GÓMEZ SANTOS: I believe it was a respectful letter, in which the Holy See expressed, as it usually does in cases of the kind, a humanitarian attitude.
Will there be an answer from Castro to Sodano’s letter?
GÓMEZ SANTOS: For the moment, the President declared in his already mentioned 1 May speech: «For His Holiness, Pope John Paul II, I feel a sincere and deep respect. I understand and admire his noble fight for life and for peace. Nobody opposed the war against Iraq so tenaciously. I am absolutely sure that he would never have advised the Shiites and the Sunnites to let themselves be killed without defending themselves, and nor would he advise anything of the kind to the Cubans. He knows perfectly that this is not a problem among Cubans. It is about a problem between the people of Cuba and the government of the United States».
On 29 April the Fides Agency of the Congregation for the Evangelization of Peoples published a vitriolic editorial over the initials of Luca de Mata, its editor, that ended: «The closed fist of Fidel, full of the flies of the rhetorical populism whose buzz has filled the gulags with corpses, continues to come down on harmless people». On 19 May, in the course of his introduction to the general meeting of the Italian Bishops’ Conference, Cardinal Camillo Ruini described as «alarming» the «very harsh repression» taking place in Cuba. Have you noticed greater coolness from leaders of the Catholic Church towards Cuba?

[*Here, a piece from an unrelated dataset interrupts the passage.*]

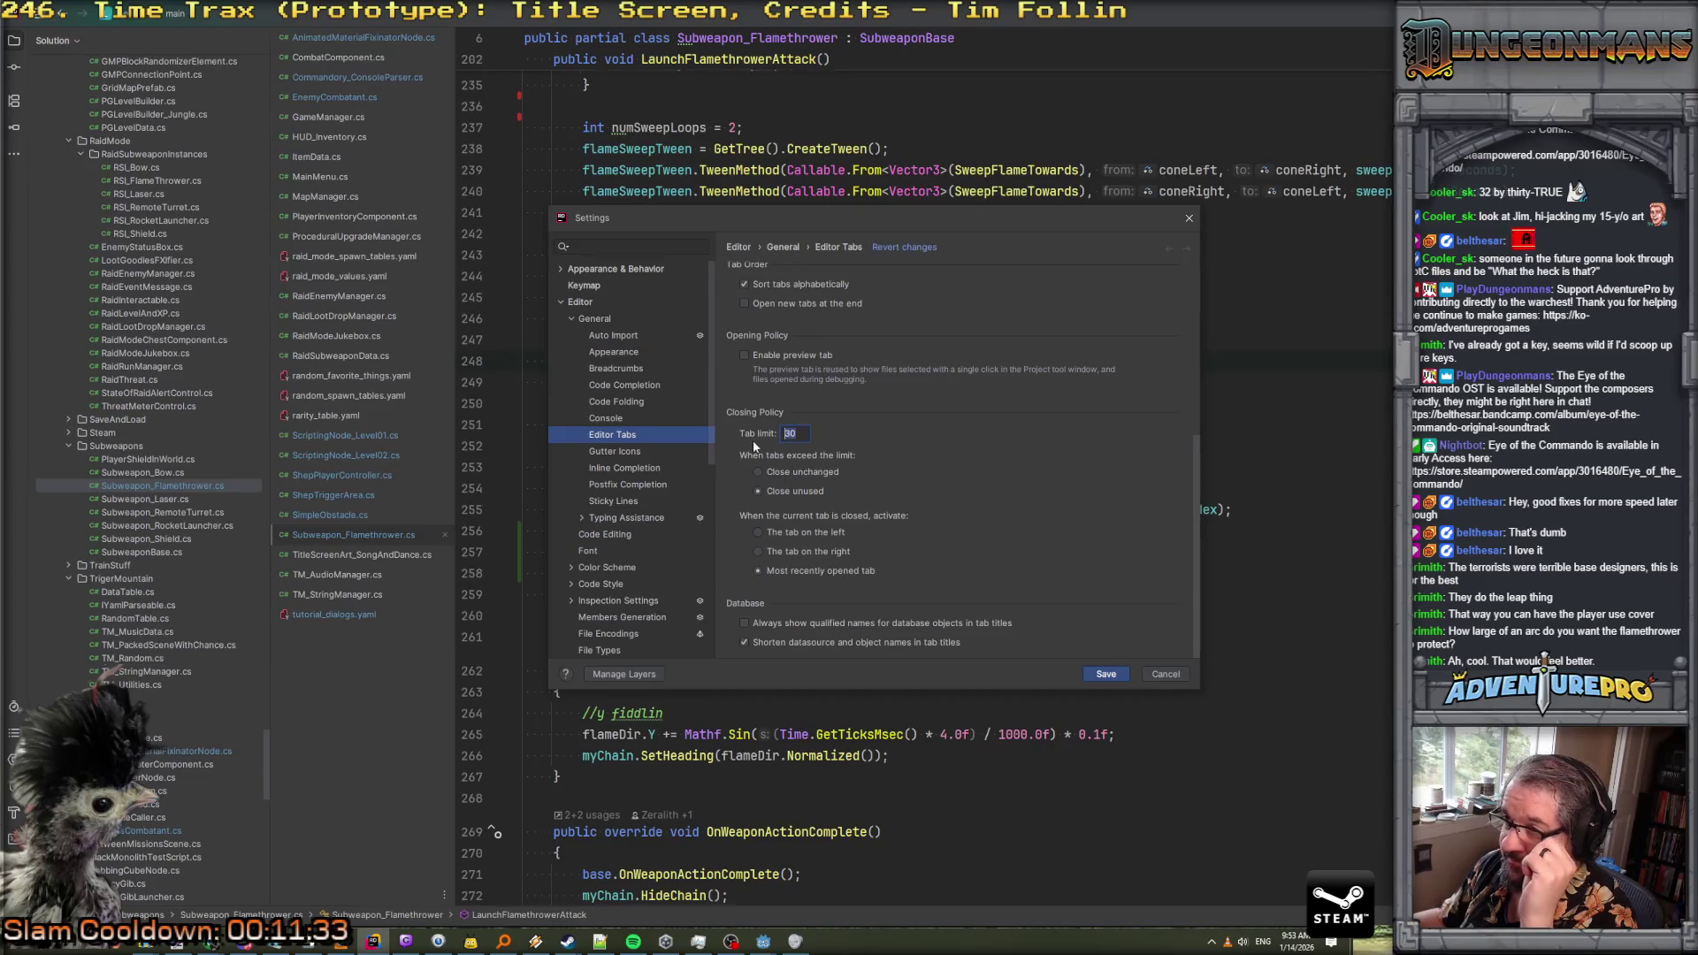
{"action": "type", "text": "50"}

GÓMEZ SANTOS: I don’t think so. The Fides editorial is a comment on itself. I believe what Cardinal Angelo Sodano, the Secretary of State himself, stated on 30 April is very significant. Among other things he said that John Paul II does not regret his trust in Fidel Castro. It was a positive and timely declaration. I consider it representative of existing relationships between the Holy See and Cuba.